### SOURCE DATA

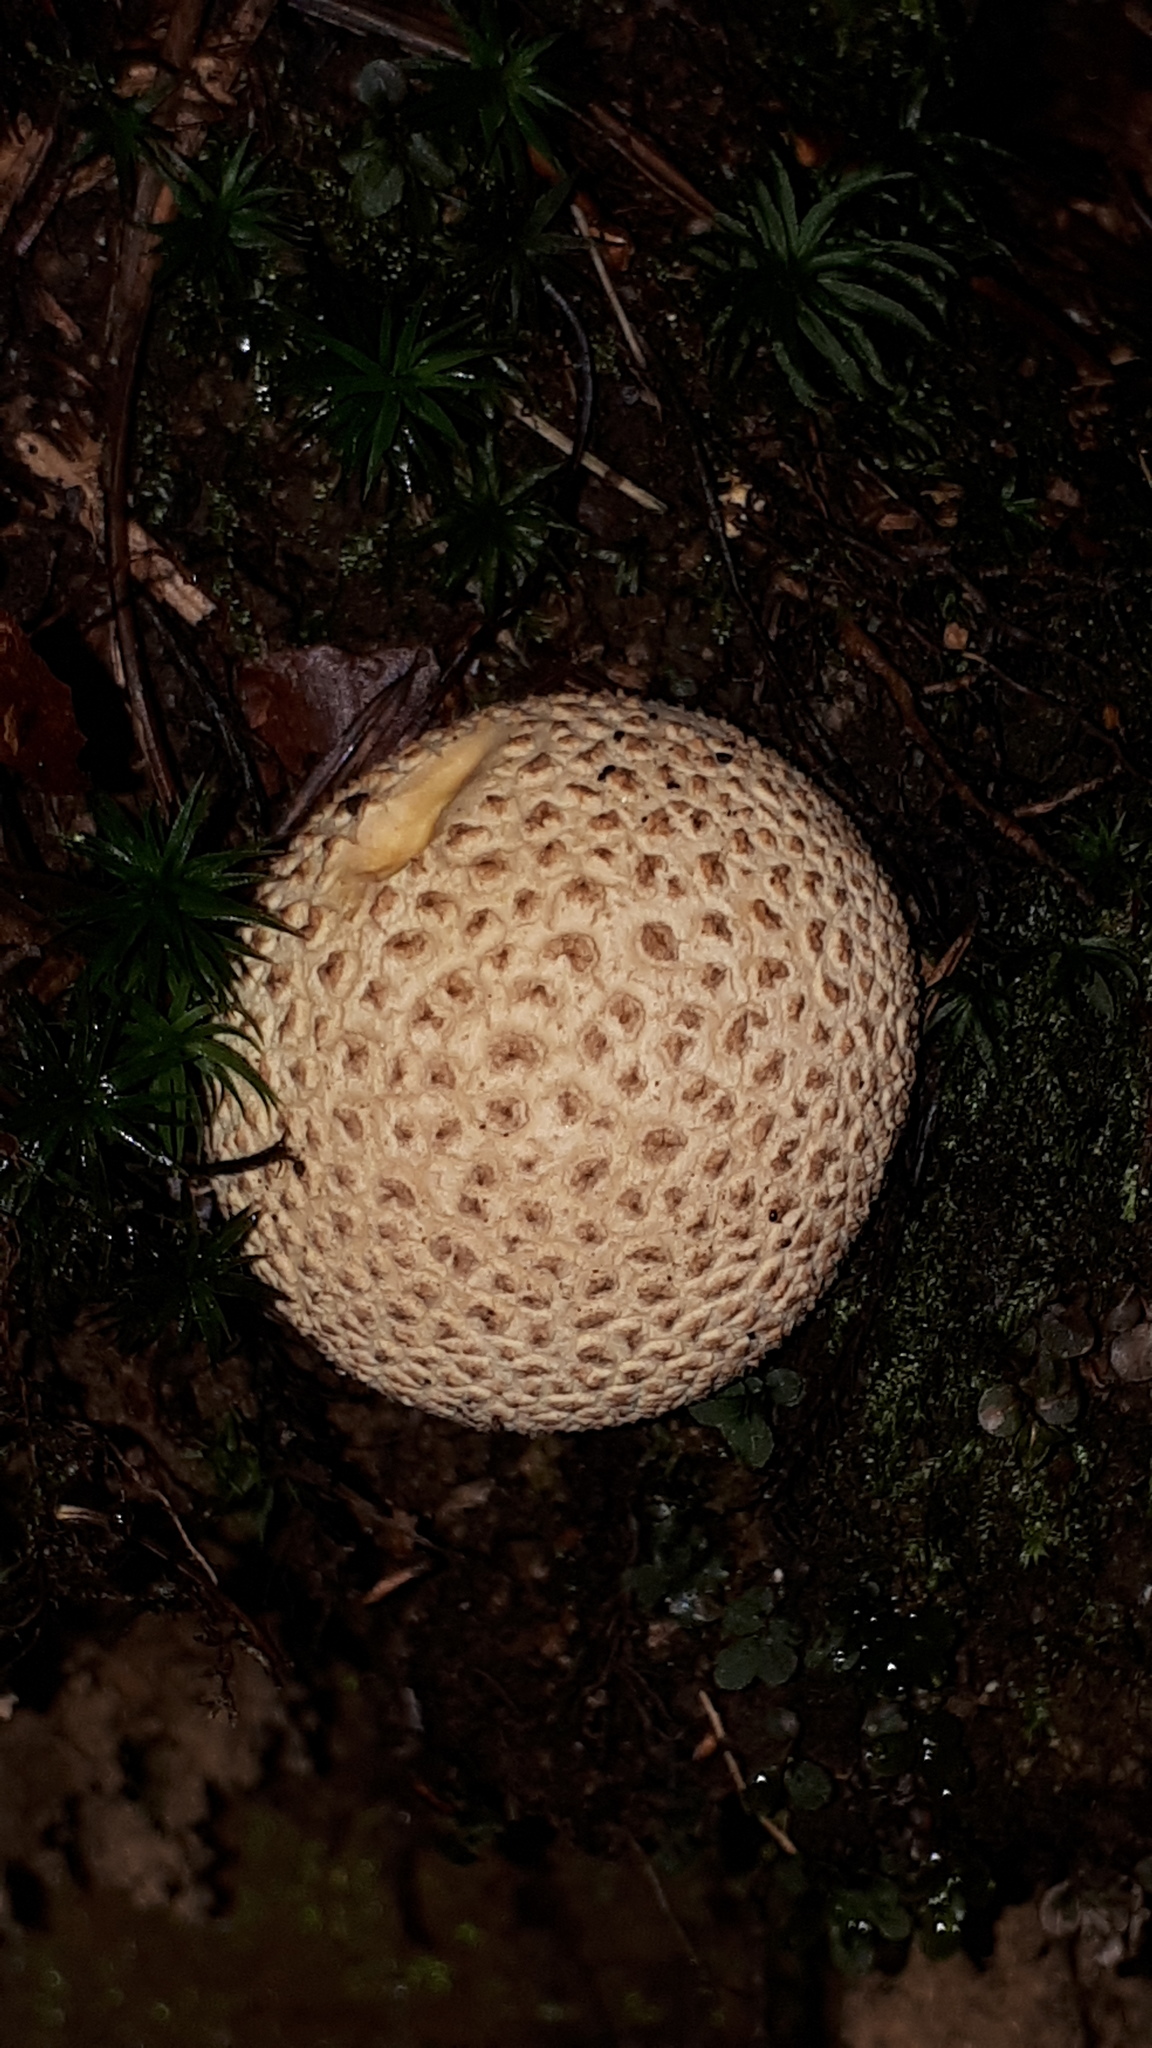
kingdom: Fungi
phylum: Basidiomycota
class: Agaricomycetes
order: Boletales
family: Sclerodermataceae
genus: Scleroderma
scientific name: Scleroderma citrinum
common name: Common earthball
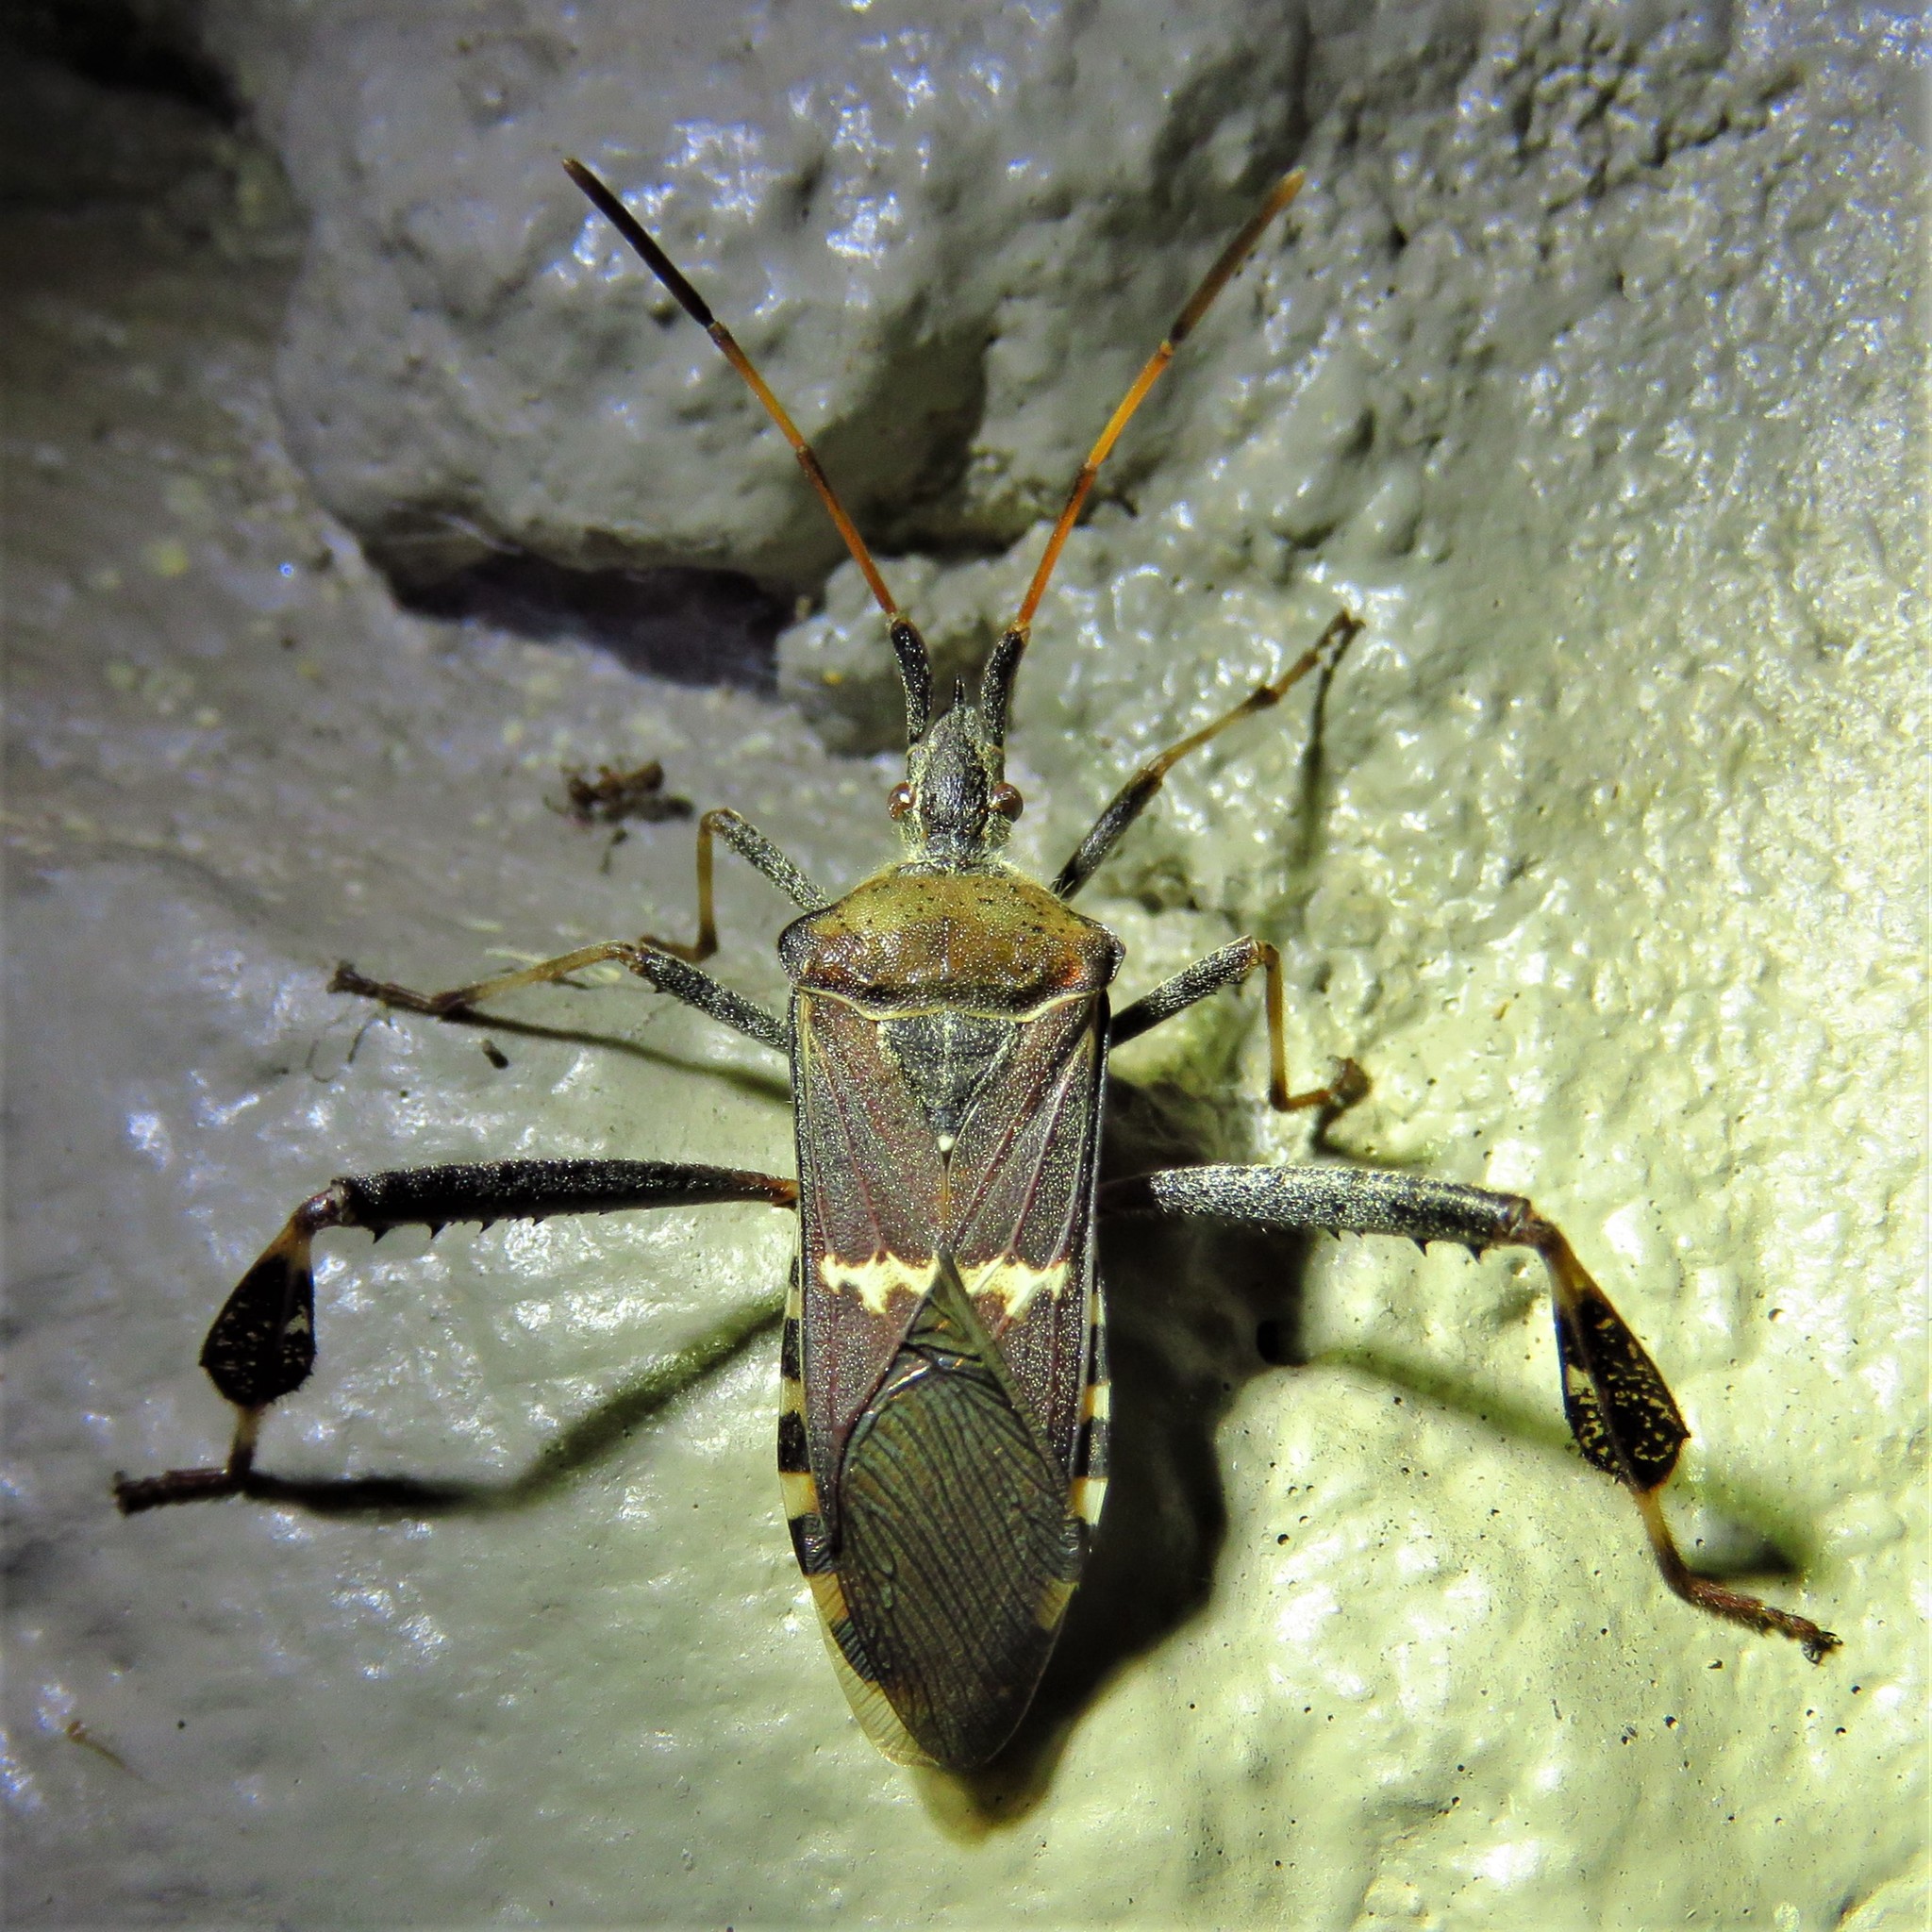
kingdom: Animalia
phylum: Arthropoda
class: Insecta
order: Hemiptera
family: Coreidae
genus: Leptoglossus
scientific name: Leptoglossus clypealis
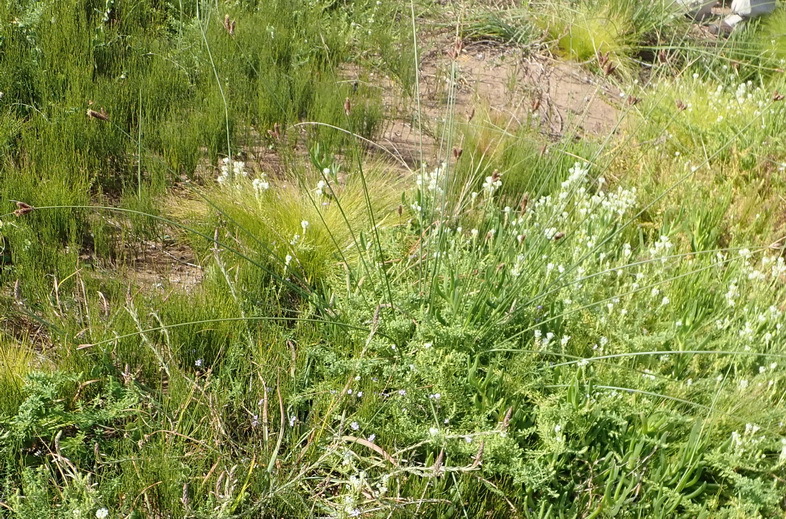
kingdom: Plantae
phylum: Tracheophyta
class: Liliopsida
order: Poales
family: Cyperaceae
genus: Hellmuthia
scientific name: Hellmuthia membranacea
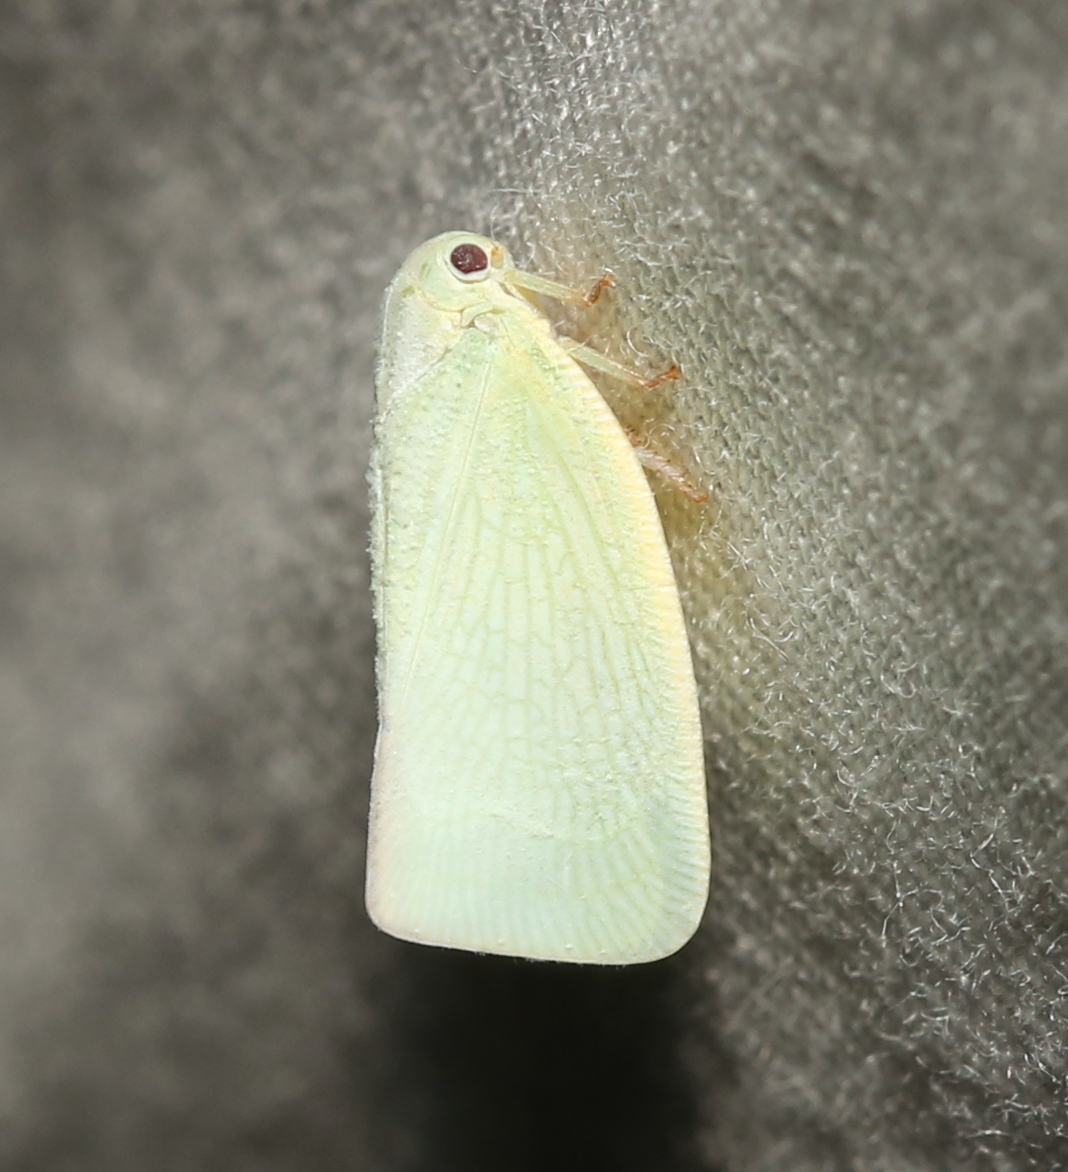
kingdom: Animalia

######

§ **EXERCISE**
Write out every row again without the pictures, putting "species name" wherever "scientific name" appears and changing nothing else.

§ **WORKED SOLUTION**
kingdom: Fungi
phylum: Basidiomycota
class: Agaricomycetes
order: Boletales
family: Sclerodermataceae
genus: Scleroderma
species name: Scleroderma citrinum
common name: Common earthball
kingdom: Animalia
phylum: Arthropoda
class: Insecta
order: Hemiptera
family: Coreidae
genus: Leptoglossus
species name: Leptoglossus clypealis
kingdom: Plantae
phylum: Tracheophyta
class: Liliopsida
order: Poales
family: Cyperaceae
genus: Hellmuthia
species name: Hellmuthia membranacea
kingdom: Animalia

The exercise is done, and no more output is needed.